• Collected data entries
══════════════════════════════

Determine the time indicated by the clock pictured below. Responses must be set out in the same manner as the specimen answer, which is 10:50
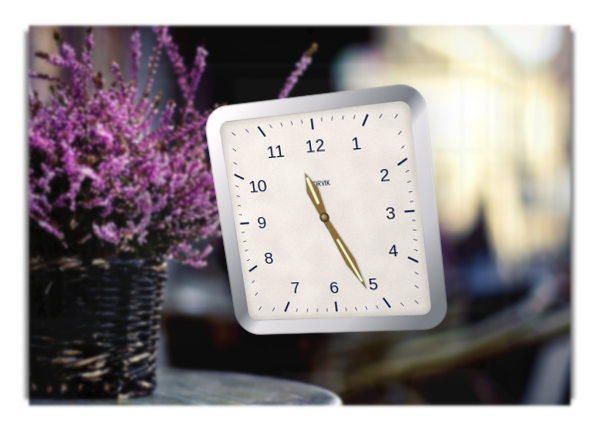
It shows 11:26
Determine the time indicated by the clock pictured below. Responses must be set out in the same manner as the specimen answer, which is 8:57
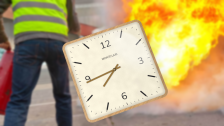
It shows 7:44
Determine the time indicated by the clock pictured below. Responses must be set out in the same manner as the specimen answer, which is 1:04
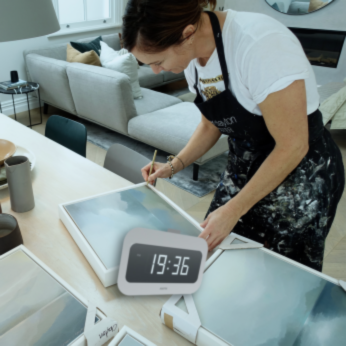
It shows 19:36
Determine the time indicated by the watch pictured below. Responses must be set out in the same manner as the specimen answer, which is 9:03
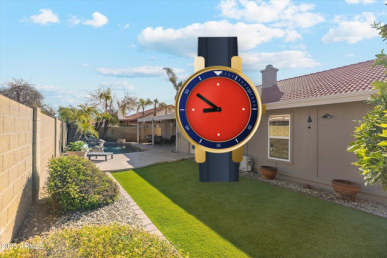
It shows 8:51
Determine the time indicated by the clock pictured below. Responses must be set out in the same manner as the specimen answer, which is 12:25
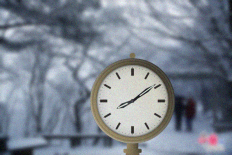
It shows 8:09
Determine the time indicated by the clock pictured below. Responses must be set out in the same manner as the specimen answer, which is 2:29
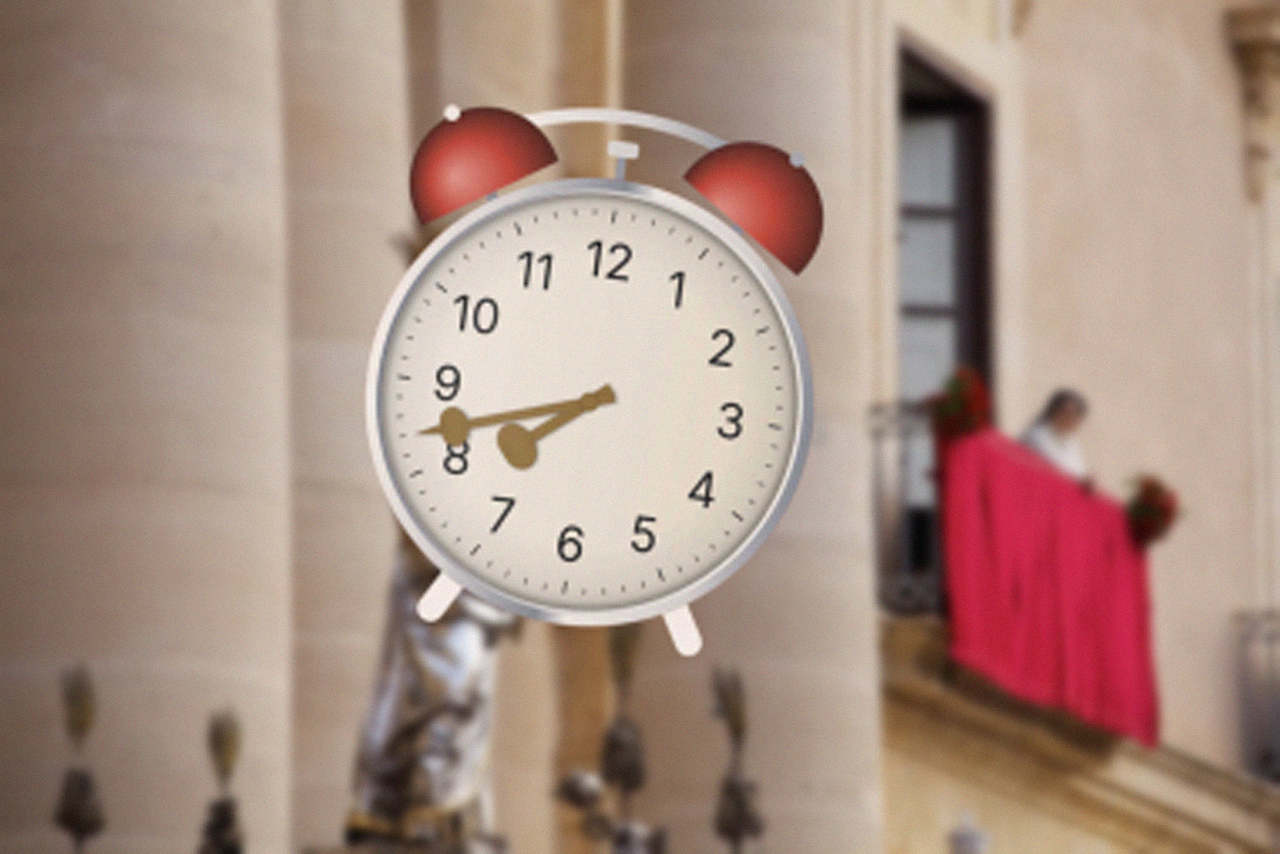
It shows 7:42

══════════════════════════════

• WORK TO COMPLETE
Format every line of the data above as a numbered list, skipping any blank lines and leaving the pictures out.

• TASK RESULT
1. Determine the time indicated by the clock pictured below. Responses must be set out in the same manner as the specimen answer, which is 10:50
2. It shows 11:26
3. Determine the time indicated by the clock pictured below. Responses must be set out in the same manner as the specimen answer, which is 8:57
4. It shows 7:44
5. Determine the time indicated by the clock pictured below. Responses must be set out in the same manner as the specimen answer, which is 1:04
6. It shows 19:36
7. Determine the time indicated by the watch pictured below. Responses must be set out in the same manner as the specimen answer, which is 9:03
8. It shows 8:51
9. Determine the time indicated by the clock pictured below. Responses must be set out in the same manner as the specimen answer, which is 12:25
10. It shows 8:09
11. Determine the time indicated by the clock pictured below. Responses must be set out in the same manner as the specimen answer, which is 2:29
12. It shows 7:42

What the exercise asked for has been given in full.